B4 - enzymes

Question 1

Why are enzymes so important? (2)

Answer 1

• Many biological processes need to happen very fast, requiring very high temperature and pressure. Wouldn’t be possible w/o enzymes.
• They are biological catalysts which allow reactions to occur in normal/less extreme conditions.

Question 2

What is an anabolic reaction?

Answer 2

• Required for growth/ build up molecules
• 2 substrate molecules drawn to 1 active site, chemical bonds cause them to join as one product, which is then released so enzyme can work again.

Question 3

What is a catabolic reaction?

Answer 3

• 1 substrate drawn to active site, forms to products (bonds broken)
• breaks down molecules
• exergonic: net release of energy (required for living processes)

Question 4

Give an example of an intracellular enzyme.

Answer 4

catalase:
- breaks down hydrogen peroxide (product of metabolic processes & toxic/harmful to cells) into oxygen and water to prevent cell damage.

DNA polymerase

Question 5

What are extracellular enzymes?

Answer 5

• secreted & work outside cell
• released from cell to breakdown larger nutrients (often polymers) that need to be broken down to enter cell & supply the materials needed for growth.

Question 6

Give 2 examples of extracellular enzymes. (2)

Answer 6

Amylase:
- digestive enzyme produced in salivary glands & pancreas.
- Acts in mouth & small intestine (hydrolyse starch to simple sugars)

Trypsin:
- Protein-digesting enzyme
- hydrolyses peptide bonds
- Produced inactive (won’t react) & secreted in small intestine by pancreas.

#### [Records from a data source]
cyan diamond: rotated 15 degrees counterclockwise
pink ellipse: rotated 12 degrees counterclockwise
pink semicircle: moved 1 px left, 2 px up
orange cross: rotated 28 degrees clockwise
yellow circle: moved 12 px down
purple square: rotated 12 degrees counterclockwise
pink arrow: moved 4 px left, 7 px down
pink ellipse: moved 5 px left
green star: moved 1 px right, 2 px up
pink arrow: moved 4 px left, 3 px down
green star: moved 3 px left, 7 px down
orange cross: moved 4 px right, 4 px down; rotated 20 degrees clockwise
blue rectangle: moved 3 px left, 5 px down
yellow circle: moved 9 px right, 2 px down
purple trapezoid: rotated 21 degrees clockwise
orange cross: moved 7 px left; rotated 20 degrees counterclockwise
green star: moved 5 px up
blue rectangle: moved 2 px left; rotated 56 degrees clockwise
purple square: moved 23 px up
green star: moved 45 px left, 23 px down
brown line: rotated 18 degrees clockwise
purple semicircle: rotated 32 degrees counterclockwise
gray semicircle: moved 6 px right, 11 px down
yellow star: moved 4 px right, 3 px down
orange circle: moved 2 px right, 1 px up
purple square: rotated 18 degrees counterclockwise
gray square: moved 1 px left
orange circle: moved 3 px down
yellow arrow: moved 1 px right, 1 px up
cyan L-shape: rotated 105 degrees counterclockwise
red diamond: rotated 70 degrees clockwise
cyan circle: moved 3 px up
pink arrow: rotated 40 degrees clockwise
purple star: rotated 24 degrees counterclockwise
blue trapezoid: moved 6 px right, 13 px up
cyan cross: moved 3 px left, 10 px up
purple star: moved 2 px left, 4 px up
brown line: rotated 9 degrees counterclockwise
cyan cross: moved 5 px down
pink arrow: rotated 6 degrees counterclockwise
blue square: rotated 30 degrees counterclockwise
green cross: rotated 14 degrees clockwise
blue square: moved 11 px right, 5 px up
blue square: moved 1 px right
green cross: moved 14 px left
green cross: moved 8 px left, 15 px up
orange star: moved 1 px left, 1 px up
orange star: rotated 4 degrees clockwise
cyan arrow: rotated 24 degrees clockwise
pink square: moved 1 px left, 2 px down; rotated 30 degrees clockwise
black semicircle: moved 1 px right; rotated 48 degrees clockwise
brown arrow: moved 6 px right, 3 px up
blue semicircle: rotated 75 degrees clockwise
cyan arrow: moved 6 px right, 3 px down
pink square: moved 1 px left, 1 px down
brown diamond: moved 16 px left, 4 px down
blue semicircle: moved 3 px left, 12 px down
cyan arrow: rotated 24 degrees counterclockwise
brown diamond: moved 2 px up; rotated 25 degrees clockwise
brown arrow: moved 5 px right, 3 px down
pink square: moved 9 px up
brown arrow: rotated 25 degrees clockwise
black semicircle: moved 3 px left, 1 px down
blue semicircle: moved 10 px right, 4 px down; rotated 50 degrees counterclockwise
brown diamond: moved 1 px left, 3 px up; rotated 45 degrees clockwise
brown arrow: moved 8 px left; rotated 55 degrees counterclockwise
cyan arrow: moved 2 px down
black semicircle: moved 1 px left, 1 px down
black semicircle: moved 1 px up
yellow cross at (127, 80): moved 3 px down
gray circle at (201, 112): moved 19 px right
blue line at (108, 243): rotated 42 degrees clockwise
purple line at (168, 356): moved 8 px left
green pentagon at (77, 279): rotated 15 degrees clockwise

#### [Exercise tasks]
**a)** According to the enzymes notes, what does catalase break hydrogen peroxide down into?
**b)** Update the enzymes notes by writing out the part starting with "What is an anabolic" and going on through "can work again.", with "active site" changed to "binding site".

#### [Response list]
**a)** Oxygen and water.

**b)**
What is an anabolic reaction?

Answer 2

• Required for growth/ build up molecules
• 2 substrate molecules drawn to 1 binding site, chemical bonds cause them to join as one product, which is then released so enzyme can work again.